Diğer yandan, üniversitelerdeki araştırma uygulama merkezleri problemi var. Gazi Üniversitesinde -benim de öğretim üyesi olduğum- Türk Halk Bilimi Bölümünün Halk Bilimi Araştırma ve Uygulama Kürsüsü şimdi bu şartlar altında nerede kalacak? Yani edebiyat fakültesi yeni kurulacak olan üniversiteye gittiğinde bu uygulama merkezinin nerede kalacağına dair kaygılı soruların cevabını arayışımda YÖK Başkan Vekilimiz Sefa Bey, bu konu için teklif ve yasa değişikliğine gerek olmadığı, yönetmelikle YÖK'ün bu konularda, ait olan fakültelerin ait olan ana bilim dallarıyla ilgili araştırma merkezlerinin ilgili üniversiteye nakledileceği hususunda bilgiler verdi. Bu vesileyle ben arkadaşlarıma ifade etmek istiyorum ama öte yandan, Gazi Üniversitesi özelinde, arkadaşların dile getirdiği son süreçte, üniversiteler tasnif edilirken "Edebiyat fakültesi, Türk Musikisi Devlet Konservatuvarı ve İletişim Fakültesi hariç" diye bir ifade var. Bu ifadeyi arkadaşlar biraz rencide olarak algılamışlar ve "Bizim diğer, üniversiteye geçişte fiziki mekânlarımız ve imkânlarımızın mübadele ve değişimi konusunda bu yaklaşım tarzı hoşumuza gitmedi." diye dile getirdiler. Bunlar düzelebilecek, tolere edilebilecek konulardır. Bunları hem buradan ifade etmek hem de bu konuda yapılacak uygulamaları, saha esnasında öğretim üyelerini incitmeden, öğrencileri incitmeden bu süreci, süreç yönetimini hesaba katarak iyi yapmak gerekiyor.
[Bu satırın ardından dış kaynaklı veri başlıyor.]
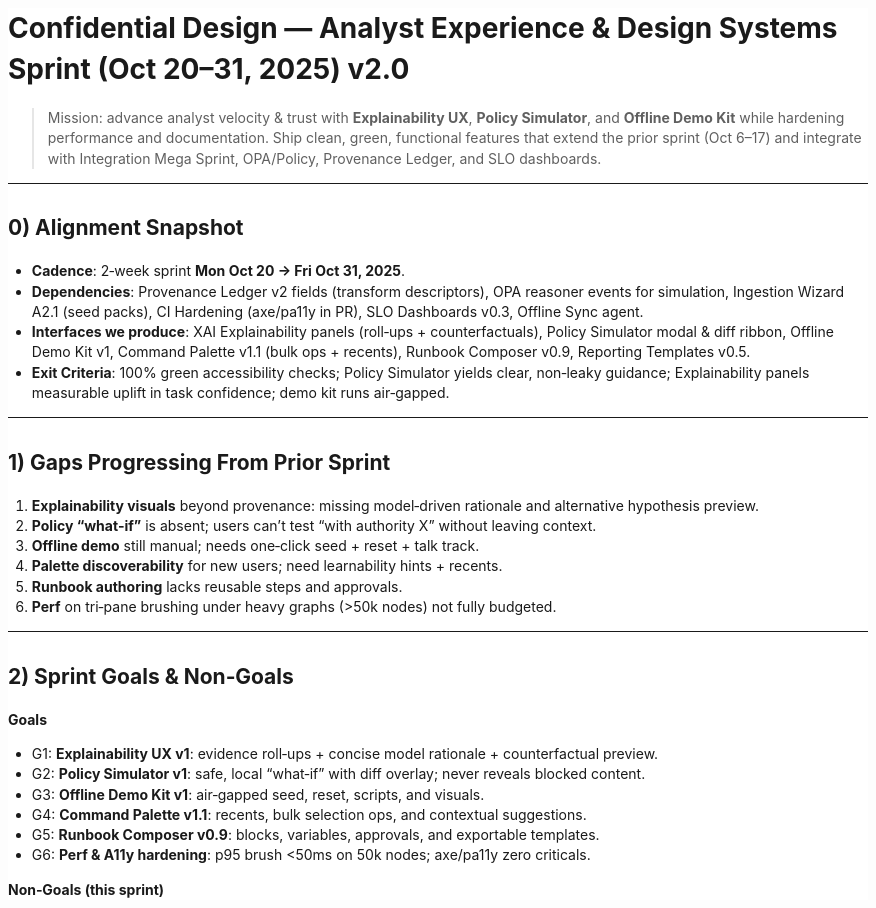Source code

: # Confidential Design — Analyst Experience & Design Systems Sprint (Oct 20–31, 2025) v2.0

> Mission: advance analyst velocity & trust with **Explainability UX**, **Policy Simulator**, and **Offline Demo Kit** while hardening performance and documentation. Ship clean, green, functional features that extend the prior sprint (Oct 6–17) and integrate with Integration Mega Sprint, OPA/Policy, Provenance Ledger, and SLO dashboards.

---

## 0) Alignment Snapshot

- **Cadence**: 2‑week sprint **Mon Oct 20 → Fri Oct 31, 2025**.
- **Dependencies**: Provenance Ledger v2 fields (transform descriptors), OPA reasoner events for simulation, Ingestion Wizard A2.1 (seed packs), CI Hardening (axe/pa11y in PR), SLO Dashboards v0.3, Offline Sync agent.
- **Interfaces we produce**: XAI Explainability panels (roll‑ups + counterfactuals), Policy Simulator modal & diff ribbon, Offline Demo Kit v1, Command Palette v1.1 (bulk ops + recents), Runbook Composer v0.9, Reporting Templates v0.5.
- **Exit Criteria**: 100% green accessibility checks; Policy Simulator yields clear, non‑leaky guidance; Explainability panels measurable uplift in task confidence; demo kit runs air‑gapped.

---

## 1) Gaps Progressing From Prior Sprint

1. **Explainability visuals** beyond provenance: missing model‑driven rationale and alternative hypothesis preview.
2. **Policy “what‑if”** is absent; users can’t test “with authority X” without leaving context.
3. **Offline demo** still manual; needs one‑click seed + reset + talk track.
4. **Palette discoverability** for new users; need learnability hints + recents.
5. **Runbook authoring** lacks reusable steps and approvals.
6. **Perf** on tri‑pane brushing under heavy graphs (>50k nodes) not fully budgeted.

---

## 2) Sprint Goals & Non‑Goals

**Goals**

- G1: **Explainability UX v1**: evidence roll‑ups + concise model rationale + counterfactual preview.
- G2: **Policy Simulator v1**: safe, local “what‑if” with diff overlay; never reveals blocked content.
- G3: **Offline Demo Kit v1**: air‑gapped seed, reset, scripts, and visuals.
- G4: **Command Palette v1.1**: recents, bulk selection ops, and contextual suggestions.
- G5: **Runbook Composer v0.9**: blocks, variables, approvals, and exportable templates.
- G6: **Perf & A11y hardening**: p95 brush <50ms on 50k nodes; axe/pa11y zero criticals.

**Non‑Goals (this sprint)**
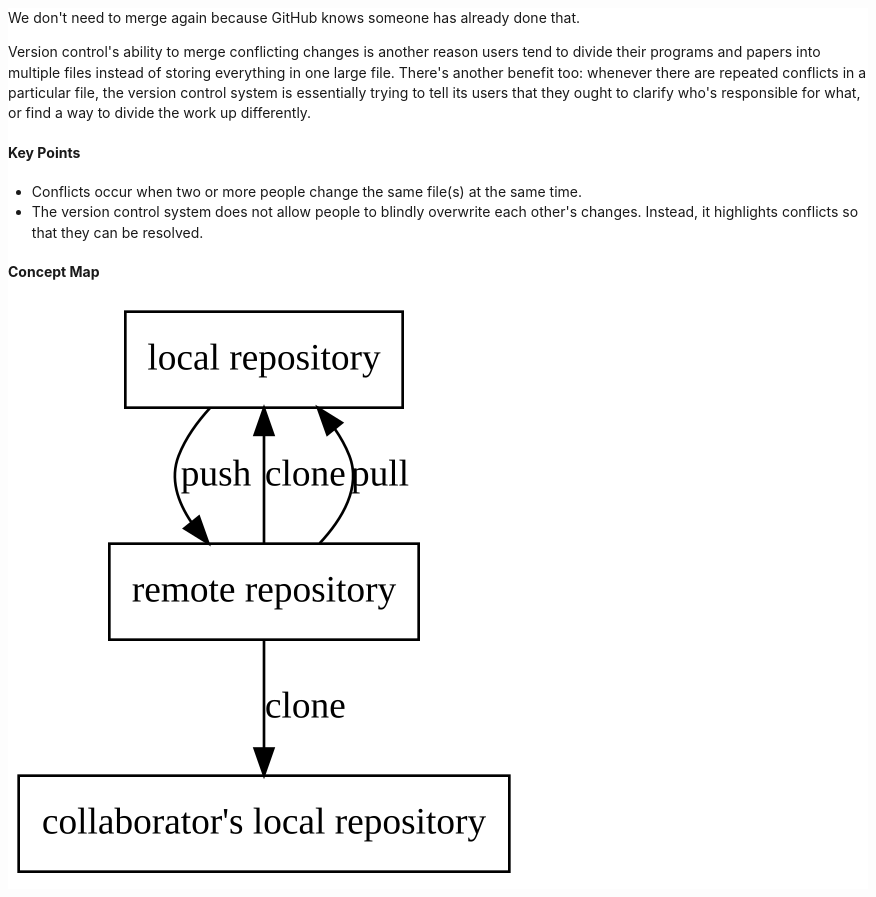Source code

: We don't need to merge again because GitHub knows someone has already done that.

Version control's ability to merge conflicting changes
is another reason users tend to divide their programs and papers into multiple files
instead of storing everything in one large file.
There's another benefit too:
whenever there are repeated conflicts in a particular file,
the version control system is essentially trying to tell its users
that they ought to clarify who's responsible for what,
or find a way to divide the work up differently.

<div class="keypoints" markdown="1">

#### Key Points
*   Conflicts occur when two or more people change the same file(s) at the same time.
*   The version control system does not allow people to blindly overwrite each other's changes.
    Instead, it highlights conflicts so that they can be resolved.

</div>

#### Concept Map

<img src="img/03-conflict.gv.svg" alt="Conflict Concept Map" />
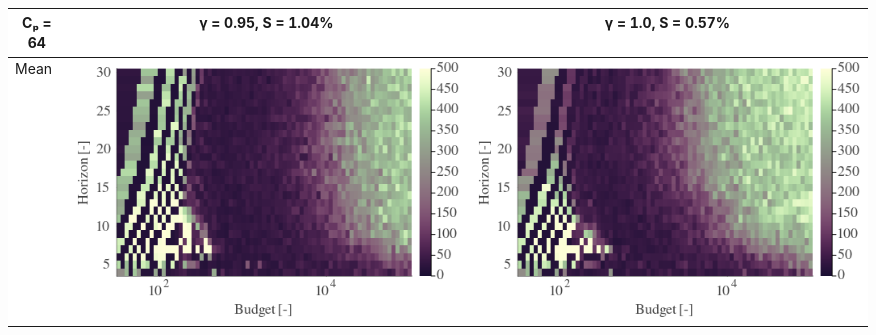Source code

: | Cₚ = 64 | γ = 0.95, S = 1.04% | γ = 1.0, S = 0.57% | 
| --- | --- | --- | 
| Mean | ![](fig/sp_H/mean_g_0.95_cp_64.png) | ![](fig/sp_H/mean_g_1.0_cp_64.png) |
Bu konunun zamanlaması, detayı, önü arkası nedir, ne değildir; bunun üzerinde çok fazla durmak istemiyoruz ama üniversitelerin kuruluşundaki temel gayeye uygun, yeni kurulan üniversitelerin bu manada bilim ve bilim felsefesiyle gündeme gelmesini, bürokratik oligarşi ve sadece yönetim organizasyon şeması içerisinde kendilerine pozisyon alan akademisyen görünümlü bürokrat adaylarının değil, üniversitenin temel meselesi olarak üniversitelerin hakikati arayan yerlere doğru tekamül etmesi hususunda biz de kaygımızı, görüşümüzü, tavsiyemizi dile getiriyoruz.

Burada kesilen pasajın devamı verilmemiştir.